Records from a data source:
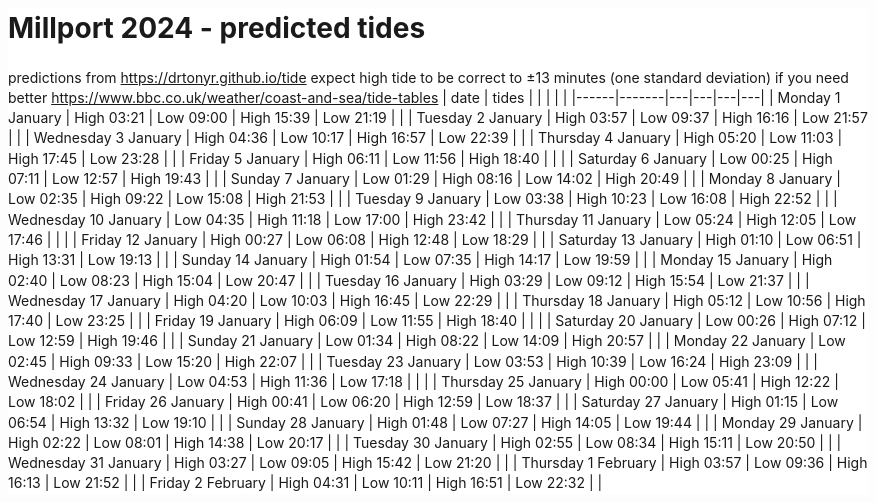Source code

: # Millport 2024 - predicted tides
predictions from https://drtonyr.github.io/tide
expect high tide to be correct to ±13 minutes (one standard deviation)
if you need better https://www.bbc.co.uk/weather/coast-and-sea/tide-tables
| date | tides |   |   |   |   |
|------|-------|---|---|---|---|
| Monday 1 January | High 03:21 | Low 09:00 | High 15:39 | Low 21:19 |  |
| Tuesday 2 January | High 03:57 | Low 09:37 | High 16:16 | Low 21:57 |  |
| Wednesday 3 January | High 04:36 | Low 10:17 | High 16:57 | Low 22:39 |  |
| Thursday 4 January | High 05:20 | Low 11:03 | High 17:45 | Low 23:28 |  |
| Friday 5 January | High 06:11 | Low 11:56 | High 18:40 |  |  |
| Saturday 6 January | Low 00:25 | High 07:11 | Low 12:57 | High 19:43 |  |
| Sunday 7 January | Low 01:29 | High 08:16 | Low 14:02 | High 20:49 |  |
| Monday 8 January | Low 02:35 | High 09:22 | Low 15:08 | High 21:53 |  |
| Tuesday 9 January | Low 03:38 | High 10:23 | Low 16:08 | High 22:52 |  |
| Wednesday 10 January | Low 04:35 | High 11:18 | Low 17:00 | High 23:42 |  |
| Thursday 11 January | Low 05:24 | High 12:05 | Low 17:46 |  |  |
| Friday 12 January | High 00:27 | Low 06:08 | High 12:48 | Low 18:29 |  |
| Saturday 13 January | High 01:10 | Low 06:51 | High 13:31 | Low 19:13 |  |
| Sunday 14 January | High 01:54 | Low 07:35 | High 14:17 | Low 19:59 |  |
| Monday 15 January | High 02:40 | Low 08:23 | High 15:04 | Low 20:47 |  |
| Tuesday 16 January | High 03:29 | Low 09:12 | High 15:54 | Low 21:37 |  |
| Wednesday 17 January | High 04:20 | Low 10:03 | High 16:45 | Low 22:29 |  |
| Thursday 18 January | High 05:12 | Low 10:56 | High 17:40 | Low 23:25 |  |
| Friday 19 January | High 06:09 | Low 11:55 | High 18:40 |  |  |
| Saturday 20 January | Low 00:26 | High 07:12 | Low 12:59 | High 19:46 |  |
| Sunday 21 January | Low 01:34 | High 08:22 | Low 14:09 | High 20:57 |  |
| Monday 22 January | Low 02:45 | High 09:33 | Low 15:20 | High 22:07 |  |
| Tuesday 23 January | Low 03:53 | High 10:39 | Low 16:24 | High 23:09 |  |
| Wednesday 24 January | Low 04:53 | High 11:36 | Low 17:18 |  |  |
| Thursday 25 January | High 00:00 | Low 05:41 | High 12:22 | Low 18:02 |  |
| Friday 26 January | High 00:41 | Low 06:20 | High 12:59 | Low 18:37 |  |
| Saturday 27 January | High 01:15 | Low 06:54 | High 13:32 | Low 19:10 |  |
| Sunday 28 January | High 01:48 | Low 07:27 | High 14:05 | Low 19:44 |  |
| Monday 29 January | High 02:22 | Low 08:01 | High 14:38 | Low 20:17 |  |
| Tuesday 30 January | High 02:55 | Low 08:34 | High 15:11 | Low 20:50 |  |
| Wednesday 31 January | High 03:27 | Low 09:05 | High 15:42 | Low 21:20 |  |
| Thursday 1 February | High 03:57 | Low 09:36 | High 16:13 | Low 21:52 |  |
| Friday 2 February | High 04:31 | Low 10:11 | High 16:51 | Low 22:32 |  |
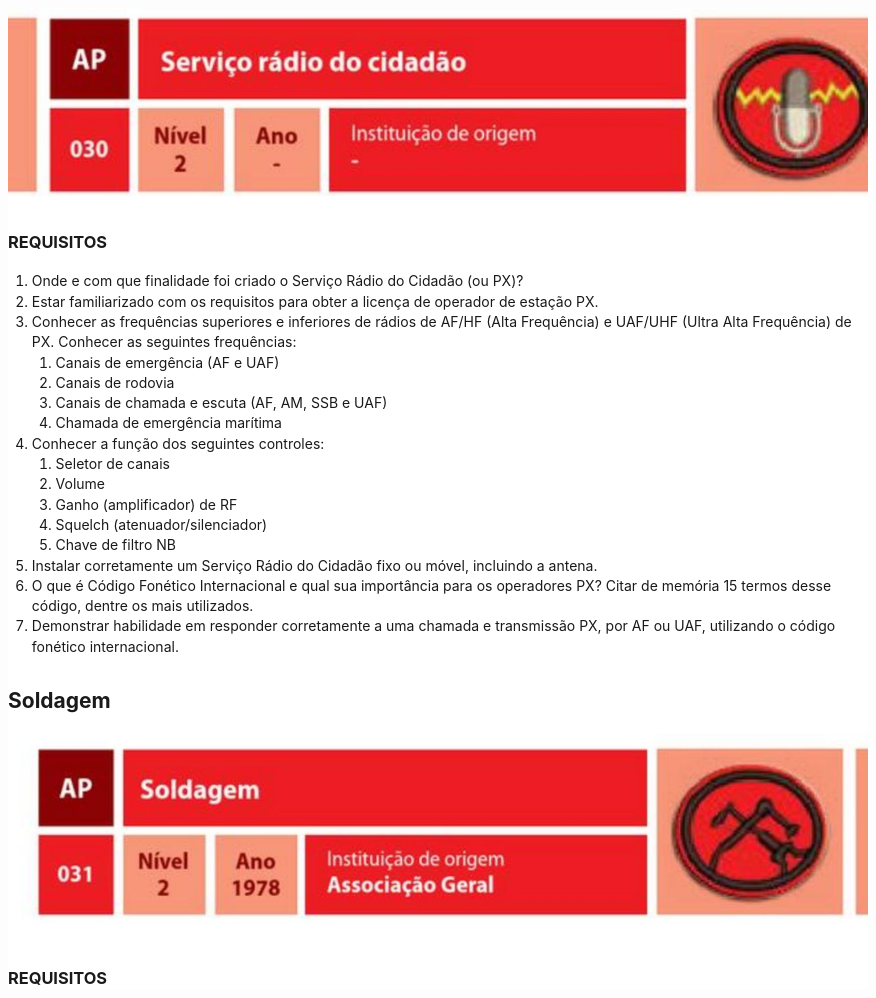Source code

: ![Serviço rádio do cidadão](_page_20_Picture_0.jpeg)

### REQUISITOS

1. Onde e com que finalidade foi criado o Serviço Rádio do Cidadão (ou PX)?
2. Estar familiarizado com os requisitos para obter a licença de operador de estação PX.
3. Conhecer as frequências superiores e inferiores de rádios de AF/HF (Alta Frequência) e UAF/UHF (Ultra Alta Frequência) de PX. Conhecer as seguintes frequências:
    1. Canais de emergência (AF e UAF)
    2. Canais de rodovia
    3. Canais de chamada e escuta (AF, AM, SSB e UAF)
    4. Chamada de emergência marítima
4. Conhecer a função dos seguintes controles:
    1. Seletor de canais
    2. Volume
    3. Ganho (amplificador) de RF
    4. Squelch (atenuador/silenciador)
    5. Chave de filtro NB
5. Instalar corretamente um Serviço Rádio do Cidadão fixo ou móvel, incluindo a antena.
6. O que é Código Fonético Internacional e qual sua importância para os operadores PX? Citar de memória 15 termos desse código, dentre os mais utilizados.
7. Demonstrar habilidade em responder corretamente a uma chamada e transmissão PX, por AF ou UAF, utilizando o código fonético internacional.

## Soldagem

![Soldagem](_page_20_Figure_19.jpeg)

### REQUISITOS
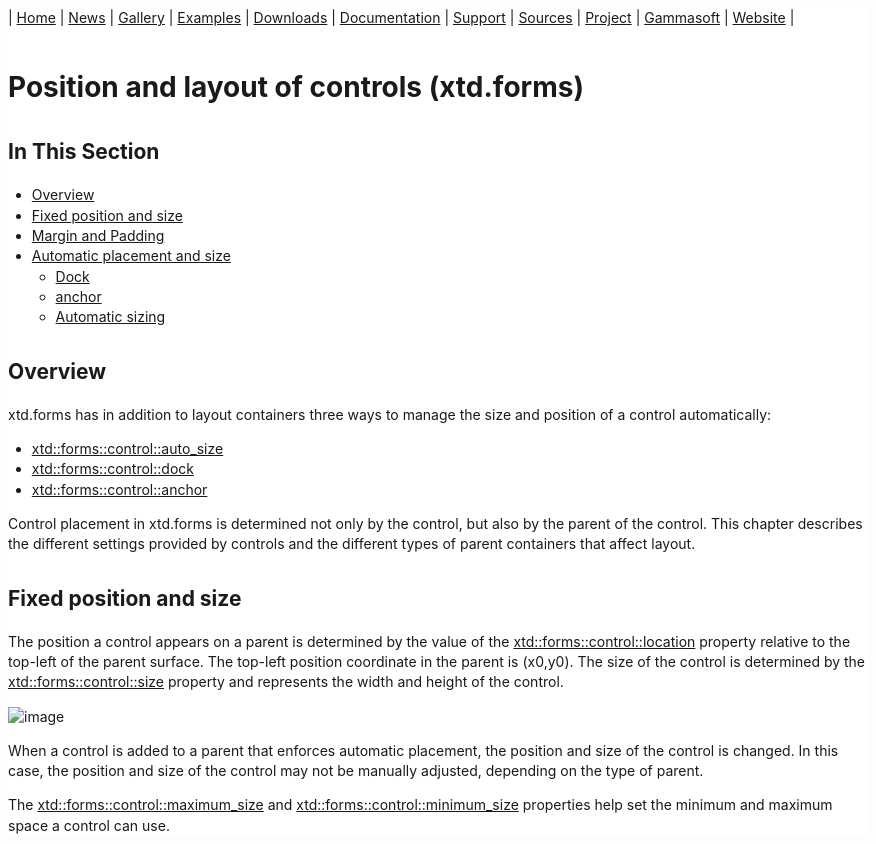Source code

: | [Home](home.md) | [News](news.md) | [Gallery](gallery.md) | [Examples](examples.md) | [Downloads](downloads.md) | [Documentation](documentation.md) | [Support](support.md) | [Sources](https://github.com/gammasoft71/xtd) | [Project](https://sourceforge.net/projects/xtdpro/) | [Gammasoft](gammasoft.md) | [Website](https://gammasoft71.github.io/xtd) |

# Position and layout of controls (xtd.forms)

## In This Section

* [Overview](#overview)
* [Fixed position and size](#fixed-position-and-size)
* [Margin and Padding](#margin-and-padding)
* [Automatic placement and size](#automatic-placement-and-size)
  * [Dock](#dock)
  * [anchor](#anchor)
  * [Automatic sizing](#automatic-sizing)

## Overview

xtd.forms has in addition to layout containers three ways to manage the size and position of a control automatically:

* [xtd::forms::control::auto_size](https://gammasoft71.github.io/xtd/reference_guides/latest/classxtd_1_1forms_1_1control.html#a571575a959ffc0ee42fd8d5426bcbd9f)
* [xtd::forms::control::dock](https://gammasoft71.github.io/xtd/reference_guides/latest/classxtd_1_1forms_1_1control.html#aa42e38a902457e5f548091a379d2f693)
* [xtd::forms::control::anchor](https://gammasoft71.github.io/xtd/reference_guides/latest/classxtd_1_1forms_1_1control.html#aaf1b4489cf4ad56cfcba4e619c95f56c)

Control placement in xtd.forms is determined not only by the control, but also by the parent of the control. This chapter describes the different settings provided by controls and the different types of parent containers that affect layout.

## Fixed position and size

The position a control appears on a parent is determined by the value of the [xtd::forms::control::location](https://gammasoft71.github.io/xtd/reference_guides/latest/classxtd_1_1forms_1_1control.html#ac38df6b02cbd4bceead6d934c511f61b) property relative to the top-left of the parent surface. The top-left position coordinate in the parent is (x0,y0). The size of the control is determined by the [xtd::forms::control::size](https://gammasoft71.github.io/xtd/reference_guides/latest/classxtd_1_1forms_1_1control.html#ac004473e1cac8074e4ce22f1dbfc4251) property and represents the width and height of the control.

![image](pictures/location_container.png)

When a control is added to a parent that enforces automatic placement, the position and size of the control is changed. In this case, the position and size of the control may not be manually adjusted, depending on the type of parent.

The [xtd::forms::control::maximum_size](https://gammasoft71.github.io/xtd/reference_guides/latest/classxtd_1_1forms_1_1control.html#a41e039d0f3a5d333f6f4c4b32f6c3112) and [xtd::forms::control::minimum_size](https://gammasoft71.github.io/xtd/reference_guides/latest/classxtd_1_1forms_1_1control.html#ae91bd094cccd5608b42636cc836674a8) properties help set the minimum and maximum space a control can use.
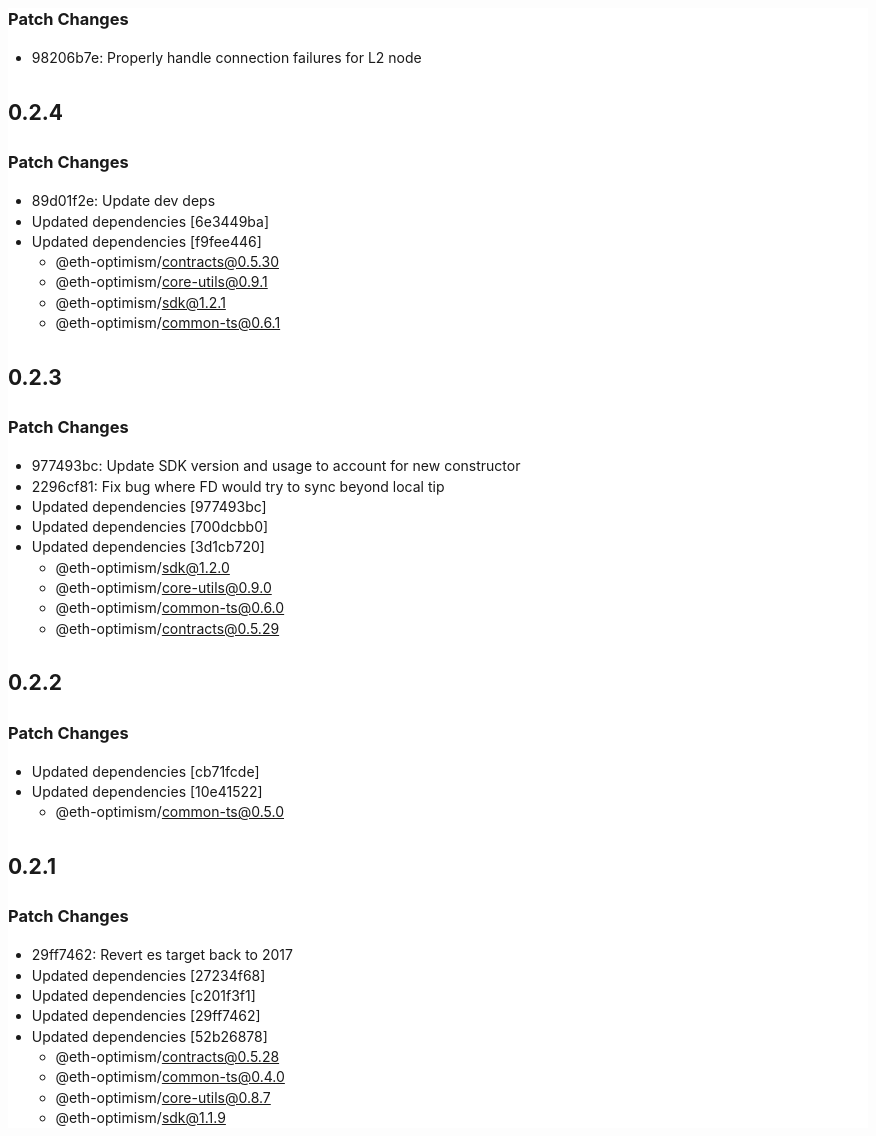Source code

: ### Patch Changes

- 98206b7e: Properly handle connection failures for L2 node

## 0.2.4

### Patch Changes

- 89d01f2e: Update dev deps
- Updated dependencies [6e3449ba]
- Updated dependencies [f9fee446]
  - @eth-optimism/contracts@0.5.30
  - @eth-optimism/core-utils@0.9.1
  - @eth-optimism/sdk@1.2.1
  - @eth-optimism/common-ts@0.6.1

## 0.2.3

### Patch Changes

- 977493bc: Update SDK version and usage to account for new constructor
- 2296cf81: Fix bug where FD would try to sync beyond local tip
- Updated dependencies [977493bc]
- Updated dependencies [700dcbb0]
- Updated dependencies [3d1cb720]
  - @eth-optimism/sdk@1.2.0
  - @eth-optimism/core-utils@0.9.0
  - @eth-optimism/common-ts@0.6.0
  - @eth-optimism/contracts@0.5.29

## 0.2.2

### Patch Changes

- Updated dependencies [cb71fcde]
- Updated dependencies [10e41522]
  - @eth-optimism/common-ts@0.5.0

## 0.2.1

### Patch Changes

- 29ff7462: Revert es target back to 2017
- Updated dependencies [27234f68]
- Updated dependencies [c201f3f1]
- Updated dependencies [29ff7462]
- Updated dependencies [52b26878]
  - @eth-optimism/contracts@0.5.28
  - @eth-optimism/common-ts@0.4.0
  - @eth-optimism/core-utils@0.8.7
  - @eth-optimism/sdk@1.1.9
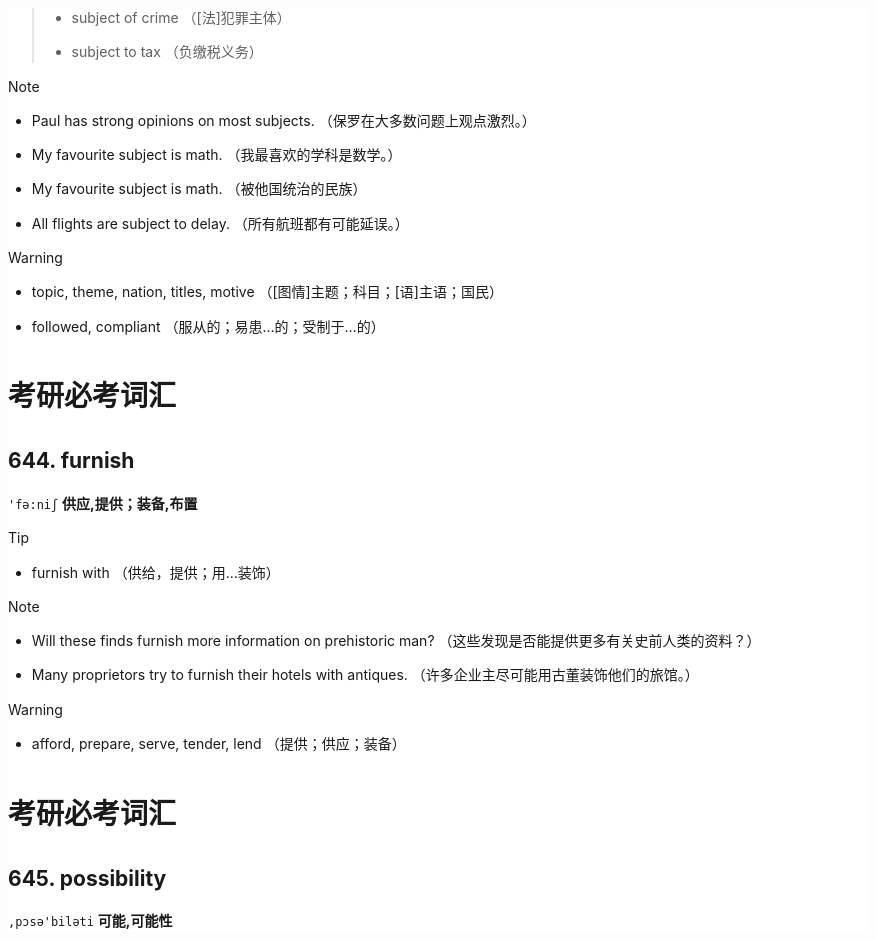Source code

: > - subject of crime （[法]犯罪主体）
>
> - subject to tax （负缴税义务）
>

> [!NOTE]
>
> - Paul has strong opinions on most subjects. （保罗在大多数问题上观点激烈。）
>
> - My favourite subject is math. （我最喜欢的学科是数学。）
>
> - My favourite subject is math. （被他国统治的民族）
>
> - All flights are subject to delay. （所有航班都有可能延误。）
>

> [!WARNING]
>
> - topic, theme, nation, titles, motive （[图情]主题；科目；[语]主语；国民）
>
> - followed, compliant （服从的；易患…的；受制于…的）
>

# 考研必考词汇

## 644. furnish

`'fə:niʃ`  **供应,提供；装备,布置**

> [!TIP]
>
> - furnish with （供给，提供；用…装饰）
>

> [!NOTE]
>
> - Will these finds furnish more information on prehistoric man? （这些发现是否能提供更多有关史前人类的资料？）
>
> - Many proprietors try to furnish their hotels with antiques. （许多企业主尽可能用古董装饰他们的旅馆。）
>

> [!WARNING]
>
> - afford, prepare, serve, tender, lend （提供；供应；装备）
>

# 考研必考词汇

## 645. possibility

`,pɔsə'biləti`  **可能,可能性**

### Work to complete
Switch every "furnish" to "provide" in the lines from the one containing "of crime （[法]犯罪主体）" through the end of the records. Write those lines out again with nothing else changed.

### Solution for this task
: > - subject of crime （[法]犯罪主体）
>
> - subject to tax （负缴税义务）
>

> [!NOTE]
>
> - Paul has strong opinions on most subjects. （保罗在大多数问题上观点激烈。）
>
> - My favourite subject is math. （我最喜欢的学科是数学。）
>
> - My favourite subject is math. （被他国统治的民族）
>
> - All flights are subject to delay. （所有航班都有可能延误。）
>

> [!WARNING]
>
> - topic, theme, nation, titles, motive （[图情]主题；科目；[语]主语；国民）
>
> - followed, compliant （服从的；易患…的；受制于…的）
>

# 考研必考词汇

## 644. provide

`'fə:niʃ`  **供应,提供；装备,布置**

> [!TIP]
>
> - provide with （供给，提供；用…装饰）
>

> [!NOTE]
>
> - Will these finds provide more information on prehistoric man? （这些发现是否能提供更多有关史前人类的资料？）
>
> - Many proprietors try to provide their hotels with antiques. （许多企业主尽可能用古董装饰他们的旅馆。）
>

> [!WARNING]
>
> - afford, prepare, serve, tender, lend （提供；供应；装备）
>

# 考研必考词汇

## 645. possibility

`,pɔsə'biləti`  **可能,可能性**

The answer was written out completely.